Abstract 1052: Improvement of Plasma Pentraxin3 Following Cardiac Rehabilitation in Patients With Cardiovascular Diseases
[Purposes] Cardiac rehabilitation (CR) has been well known to induce anti-inflammatory effects. Pentraxin3 (PTX3), which belongs to the pentraxin superfamily as C-reactive protein (CRP), is a new serological marker reflecting various types of inflammation as high-sensitive CRP (hsCRP). Therefore, we investigated the effects of CR on plasma PTX3 levels as well as serum hsCRP in patients with cardiovascular diseases.
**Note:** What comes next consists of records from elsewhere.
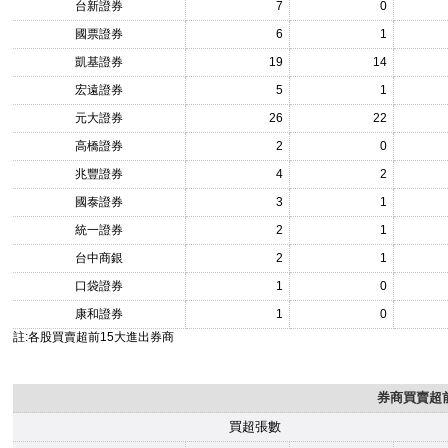
台新證券
7
0
國票證券
6
1
凱基證券
19
14
宏遠證券
5
1
元大證券
26
22
高橋證券
2
0
兆豐證券
4
2
國泰證券
3
1
統一證券
2
1
台中商銀
2
1
口袋證券
1
0
康和證券
1
0
註:各股買賣超前15大進出券商
券商買賣超前
買超張數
[Method] 27 patients (64±2 years old) with congestive heart failure and ischemic heart diseases, who had received CR using aerobic bicycle exercise 2–3 times/week, participated in this study. In addition, 9 healthy subjects (40±9 years old) visited the laboratory on 3 times within this study of 4 weeks to observe the inter- and intra-individual coefficient of variation in resting PTX3 and hsCRP level. We analyzed resting plasma PTX3, serum hsCRP, LDL, leptin, and brain natriuretic peptide (BNP) levels. VO2peak and VO2 at aerobic threshold (VO2AT) were determined using a standard increment cycle ergometer protocol. Fluorescence activated cell sorting (FACS) analysis was performed to measure circulating endothelial progenitor cells (EPC).
[Result] In healthy subjects, the inter-and intra-individual coefficient of variation in resting plasma PTX3 level was less than that in serum hsCRP level, suggesting that PTX3 levels were relatively stable. And, there was no significant correlation between resting PTX3 and hsCRP level in patients as well as healthy subjects. Both PTX3 and hsCRP level in patients before CR were significantly higher than those in healthy subjects (P<0.05). The PTX3 level was positively correlated with BNP, VO2AT and VO2peak, but not correlated with LDL and EPC number, and leptin level. The CR for 3–6 months tended to decrease serum hsCRP level, but not statistically significant. On the other hand, CR significantly reduced plasma PTX3 level (P<0.05) time-dependently with a significant improvement in exercise capacity (VO2peak and VO2AT, P<0.05) and BNP (P<0.05).
[Conclusion] These results provide the first evidence showing that plasma PTX3 may become a stable and sensitive marker of effects of CR in patients with cardiovascular diseases, and CR decreases plasma PTX3 level with an improvement of cardiac function.